## Textauszug zum Lesen
+++
Keine Befreiung von der Einfuhrumsatzsteuer wegen Nichterfüllens der Voraussetzungen

Entscheidungstext

IM NAMEN DER REPUBLIK

Das Bundesfinanzgericht hat durch den Richter***Ri*** in der Beschwerdesache ***Bf1***, ***Bf1-Adr*** vertreten durch ***V***, ***V-Adr***, über die Beschwerde vom gegen den Bescheid des Zollamtes Feldkirch Wolfurt (nunmehr Zollamt Österreich) vom , Zahl ***1***, betreffend Einfuhrumsatzsteuer und Verzugszinsen, zu Recht erkannt:

I. Der angefochtene Bescheid wird dahingehend abgeändert, dass die Einfuhrumsatzsteuer gemäß Art. 79 Abs. 1 UZK in Verbindung mit § 2 Abs. 1 ZollR-DG und § 26 Abs. 1 UStG 1994 entstanden ist.
Im Übrigen wird die Beschwerde als unbegründet abgewiesen.

II. Gegen dieses Erkenntnis ist eine ordentliche Revision an den Verwaltungsgerichtshof nach Art. 133 Abs. 4 Bundes-Verfassungsgesetz (B-VG) nicht zulässig.

Entscheidungsgründe

Verfahrensgang

Mit Bescheid vom , Zahl ***1***, teilte das Zollamt Feldkirch Wolfurt der Beschwerdeführerin betreffend die im Zeitraum vom 4. Jänner bis im Verfahren 42 als indirekte Vertreterin der ***2*** in den freien Verkehr übergeführten Waren die nachträgliche buchmäßige Erfassung von Einfuhrumsatzsteuer in Höhe von insgesamt € 37.621,60 mit und setzte gleichzeitig Verzugszinsen in Höhe von € 1.093,09 fest, weil die Voraussetzungen für die Steuerbefreiung nach Art. 6 Abs. 3 UStG 1994 nicht vorliegen würden.

Mit Schriftsatz vom brachte die Beschwerdeführerin dagegen den Rechtsbehelf der Beschwerde ein.
+++
## Bereitgestellte Daten

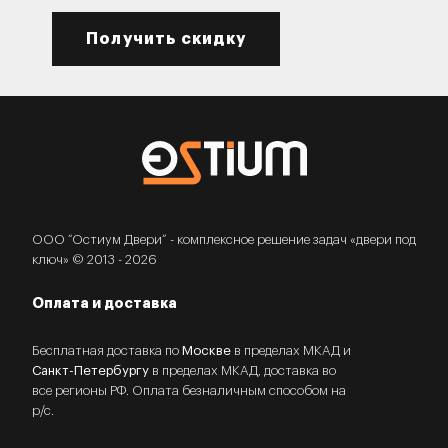
Получить скидку
ООО “Остиум Двери” - комплексное решение задач «двери под
ключ» © 2013 - 2026
Оплата и доставка
Бесплатная доставка по
Москве
в пределах МКАД и
Санкт-Петербургу
в пределах МКАД, доставка во
все регионы РФ. Оплата безналичным способом на
р/с.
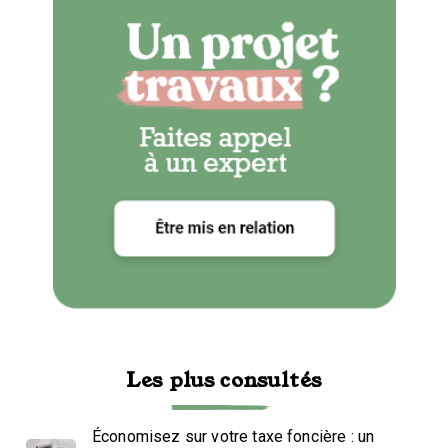
Les plus consultés
Économisez sur votre taxe foncière : un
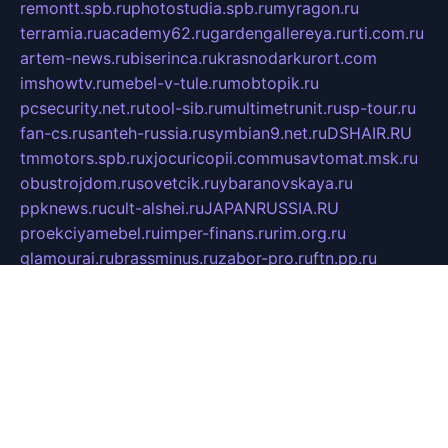
remontt.spb.ru
photostudia.spb.ru
myragon.ru
terramia.ru
academy62.ru
gardengallereya.ru
rti.com.ru
artem-news.ru
biserinca.ru
krasnodarkurort.com
imshowtv.ru
mebel-v-tule.ru
mobtopik.ru
pcsecurity.net.ru
tool-sib.ru
multimetrunit.ru
sp-tour.ru
fan-cs.ru
santeh-russia.ru
symbian9.net.ru
DSHAIR.RU
tmmotors.spb.ru
xjocuricopii.com
musavtomat.msk.ru
obustrojdom.ru
sovetcik.ru
ybaranovskaya.ru
ppknews.ru
cult-alshei.ru
JAPANRUSSIA.RU
proekciyamebel.ru
imper-finans.ru
rim.org.ru
glamourai.ru
brassminus.ru
zabor-pro.ru
ftn.pp.ru
dorogoe58.ru
laimengpacker.ru
kuzova-zapchasti.ru
sageerp.ru
taxodrom.ru
dsrazvitie.ru
hardcity.net.ru
ratinghomegames.ru
topservice25.ru
gubernyan.ru
gtglasslined.ru
ii4.ru
tssport.spb.ru
andorra24.com
blackwallstreet.ru
oboimos.ru
optim-doors.com.ru
ikuch.ru
nycr.org.ru
npa21.ru
vremya-ch.spb.ru
desert000.ru
ivtorgi.ru
ifiori.ru
catalog-statei.ru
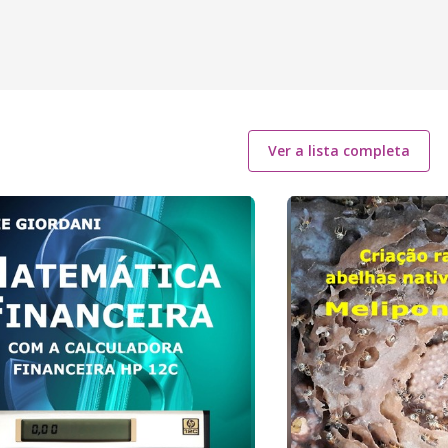
Ver a lista completa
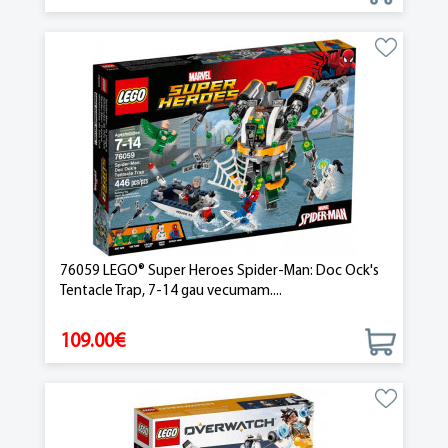
76059 LEGO® Super Heroes Spider-Man: Doc Ock's
Tentacle Trap, 7-14 gau vecumam....
109.00€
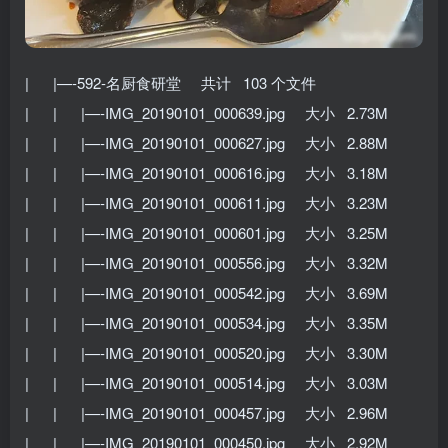
| |—-592-名厨食研堂 共计 103 个文件
| | |—-IMG_20190101_000639.jpg 大小 2.73M
| | |—-IMG_20190101_000627.jpg 大小 2.88M
| | |—-IMG_20190101_000616.jpg 大小 3.18M
| | |—-IMG_20190101_000611.jpg 大小 3.23M
| | |—-IMG_20190101_000601.jpg 大小 3.25M
| | |—-IMG_20190101_000556.jpg 大小 3.32M
| | |—-IMG_20190101_000542.jpg 大小 3.69M
| | |—-IMG_20190101_000534.jpg 大小 3.35M
| | |—-IMG_20190101_000520.jpg 大小 3.30M
| | |—-IMG_20190101_000514.jpg 大小 3.03M
| | |—-IMG_20190101_000457.jpg 大小 2.96M
| | |—-IMG_20190101_000450.jpg 大小 2.92M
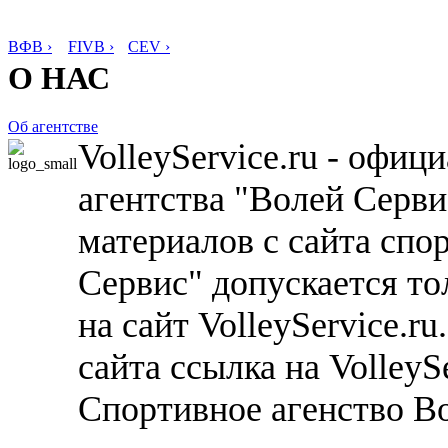
ВФВ ›
FIVB ›
CEV ›
О НАС
Об агентстве
VolleyService.ru - офи
агентства "Волей Серв
материалов с сайта спо
Сервис" допускается то
на сайт VolleyService.r
сайта ссылка на VolleyS
Спортивное агенство В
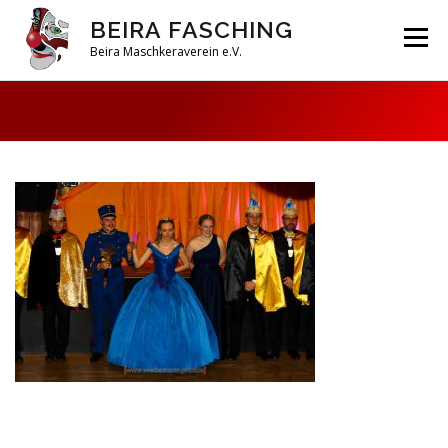
Zum
BEIRA FASCHING
Inhalt
Menü
springen
Beira Maschkeraverein e.V.
DAHOAM
SAISON 2026
HABERFELDTREIBEN
VEREIN
ARCHIV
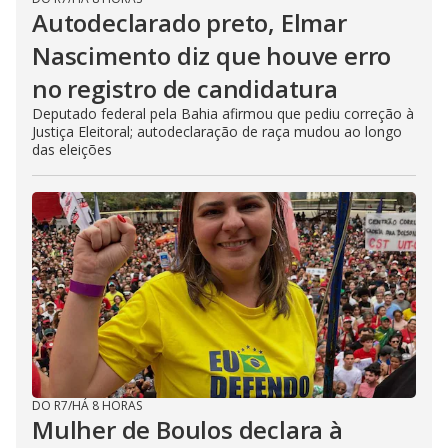
Autodeclarado preto, Elmar
Nascimento diz que houve erro
no registro de candidatura
Deputado federal pela Bahia afirmou que pediu correção à
Justiça Eleitoral; autodeclaração de raça mudou ao longo
das eleições
DO R7
/
HÁ 8 HORAS
Mulher de Boulos declara à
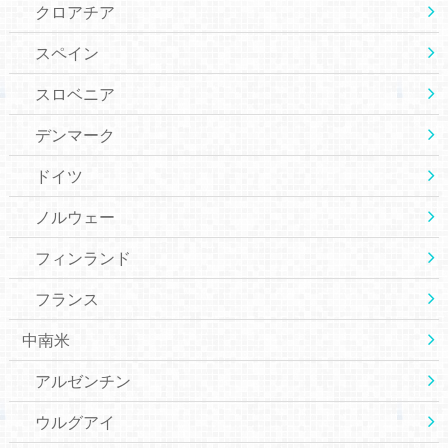
クロアチア
スペイン
スロベニア
デンマーク
ドイツ
ノルウェー
フィンランド
フランス
中南米
アルゼンチン
ウルグアイ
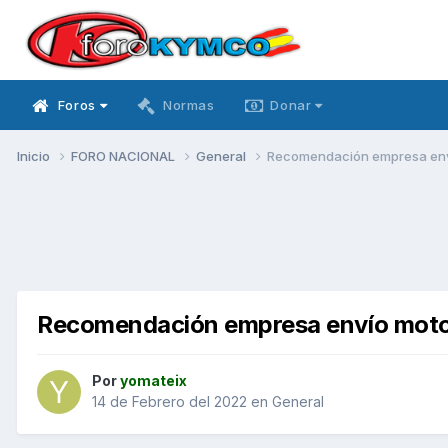
Foros
Normas
Donar
Inicio
FORO NACIONAL
General
Recomendación empresa env
Recomendación empresa envío mot
Por
yomateix
14 de Febrero del 2022
en
General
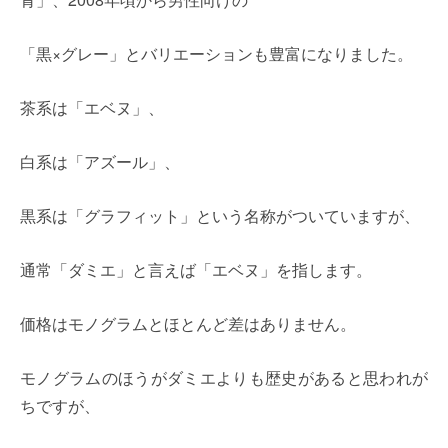
「黒×グレー」とバリエーションも豊富になりました。
茶系は「エベヌ」、
白系は「アズール」、
黒系は「グラフィット」という名称がついていますが、
通常「ダミエ」と言えば「エベヌ」を指します。
価格はモノグラムとほとんど差はありません。
モノグラムのほうがダミエよりも歴史があると思われが
ちですが、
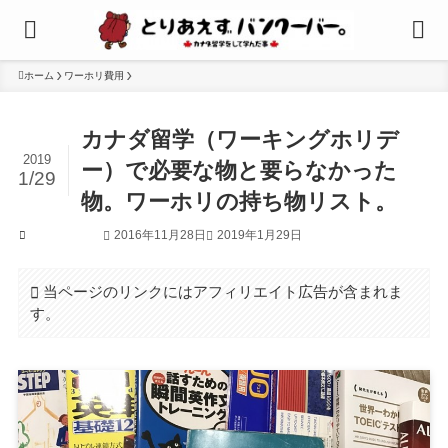
ホーム
ワーホリ費用
カナダ留学（ワーキングホリデ
2019
ー）で必要な物と要らなかった
1/29
物。ワーホリの持ち物リスト。
2016年11月28日
2019年1月29日
ワーホリ費用
当ページのリンクにはアフィリエイト広告が含まれま
す。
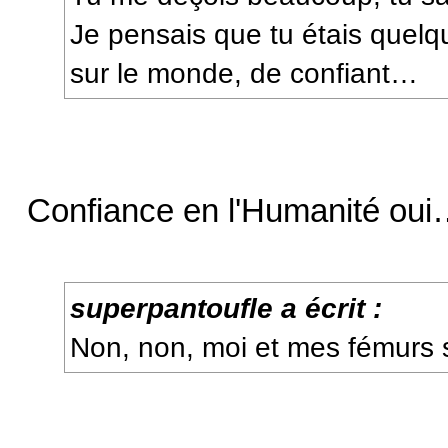
Je pensais que tu étais quelq
sur le monde, de confiant…
Confiance en l'Humanité ou
superpantoufle a écrit :
Non, non, moi et mes fémurs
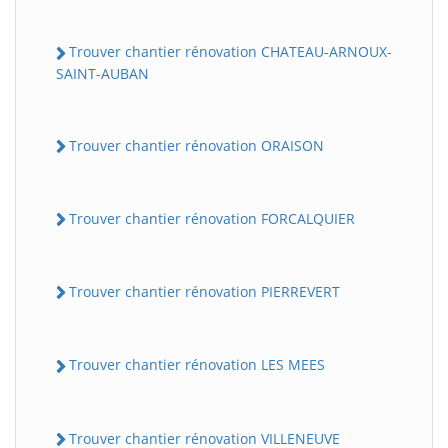
Trouver chantier rénovation CHATEAU-ARNOUX-
SAINT-AUBAN
Trouver chantier rénovation ORAISON
Trouver chantier rénovation FORCALQUIER
Trouver chantier rénovation PIERREVERT
Trouver chantier rénovation LES MEES
Trouver chantier rénovation VILLENEUVE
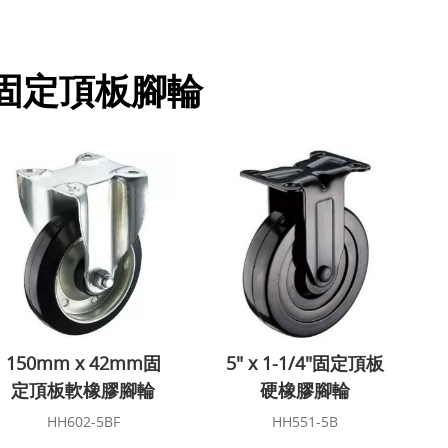
固定頂板腳輪
150mm x 42mm固
5" x 1-1/4"固定頂板
定頂板軟橡膠腳輪
硬橡膠腳輪
HH602-5BF
HH551-5B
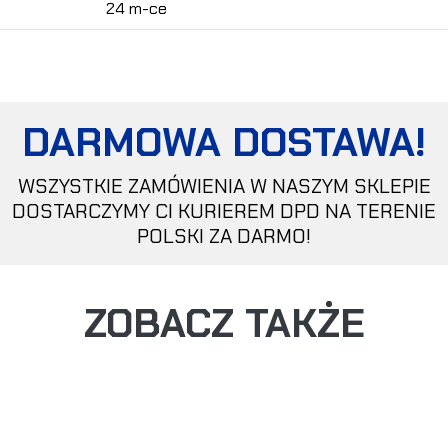
24 m-ce
DARMOWA DOSTAWA!
WSZYSTKIE ZAMÓWIENIA W NASZYM SKLEPIE
DOSTARCZYMY CI KURIEREM DPD NA TERENIE
POLSKI ZA DARMO!
ZOBACZ TAKŻE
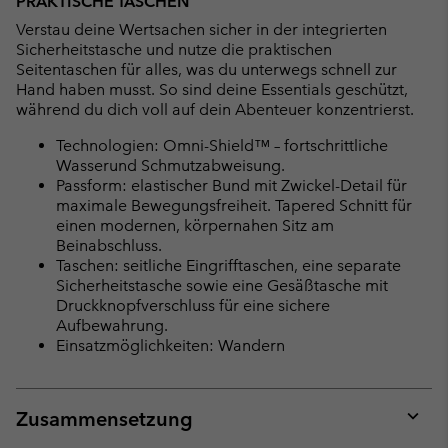
PRAKTISCHE TASCHEN
Verstau deine Wertsachen sicher in der integrierten
Sicherheitstasche und nutze die praktischen
Seitentaschen für alles, was du unterwegs schnell zur
Hand haben musst. So sind deine Essentials geschützt,
während du dich voll auf dein Abenteuer konzentrierst.
Technologien: Omni-Shield™ – fortschrittliche
Wasserund Schmutzabweisung.
Passform: elastischer Bund mit Zwickel-Detail für
maximale Bewegungsfreiheit. Tapered Schnitt für
einen modernen, körpernahen Sitz am
Beinabschluss.
Taschen: seitliche Eingrifftaschen, eine separate
Sicherheitstasche sowie eine Gesäßtasche mit
Druckknopfverschluss für eine sichere
Aufbewahrung.
Einsatzmöglichkeiten: Wandern
Zusammensetzung
Expan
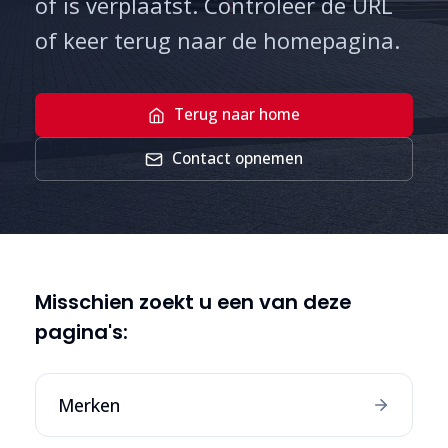
of is verplaatst. Controleer de URL
of keer terug naar de homepagina.
Terug naar home
Contact opnemen
Misschien zoekt u een van deze
pagina's:
Merken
+++
## Arbeitsauftrag A
Bearbeite in den Datensätzen die Zeilen, beginnend mit der Zeile, die „Je pensais que tu étais quelq“ enthält, und endend mit der Zeile, die „ZOBACZ TAKŻE“ enthält, indem du „FORCALQUIER“ durch „MANOSQUE“ ersetzt und alles Übrige unverändert lässt. Gib nur diese Zeilen wieder und lass die Bilder dabei weg.
## Arbeitsauftrag B
Führe den Textauszug über die Einfuhrumsatzsteuer nach seinem letzten Satz weiter.

## Antwort zur Aufgabe A
Je pensais que tu étais quelq
sur le monde, de confiant…
Confiance en l'Humanité ou
superpantoufle a écrit :
Non, non, moi et mes fémurs
Trouver chantier rénovation CHATEAU-ARNOUX-
SAINT-AUBAN
Trouver chantier rénovation ORAISON
Trouver chantier rénovation MANOSQUE
Trouver chantier rénovation PIERREVERT
Trouver chantier rénovation LES MEES
Trouver chantier rénovation VILLENEUVE
固定頂板腳輪
150mm x 42mm固
5" x 1-1/4"固定頂板
定頂板軟橡膠腳輪
硬橡膠腳輪
HH602-5BF
HH551-5B
24 m-ce
DARMOWA DOSTAWA!
WSZYSTKIE ZAMÓWIENIA W NASZYM SKLEPIE
DOSTARCZYMY CI KURIEREM DPD NA TERENIE
POLSKI ZA DARMO!
ZOBACZ TAKŻE

## Antwort zur Aufgabe B
Die Beschwerdeführerin bringt darin im Wesentlichen vor, dass die Annahme der Behörde, dass das Vorhandensein einer gültigen UID-Nummer eine materiell-rechtliche Voraussetzung für die Steuerfreiheit der Einfuhr gemäß Art. 6 Abs. 3 UStG 1994 darstelle, unrichtig sei. Es komme lediglich darauf an, dass tatsächlich eine innergemeinschaftliche Lieferung ausgeführt werde. Die Gegenstände müssten auch nicht genau an die Adresse des Erwerbers versandt oder befördert worden sein. Da die Behörde in sachverhaltsmäßiger Hinsicht davon auszugehen scheint, dass die Einfuhren getätigt wurden, um unmittelbar eine innergemeinschaftliche Lieferung nach Polen durchzuführen, die Waren tatsächlich nach Polen befördert worden seien und der Abnehmer Unternehmer sei, der die Lieferungen für Zwecke seines Unternehmens bezogen habe, hätte die Einfuhrumsatzsteuer nicht mitgeteilt werden dürfen. Die Abgabenbehörde habe es unterlassen hierzu eindeutige Sachverhaltsfeststellungen zu treffen und die entsprechenden Beweise aufzunehmen.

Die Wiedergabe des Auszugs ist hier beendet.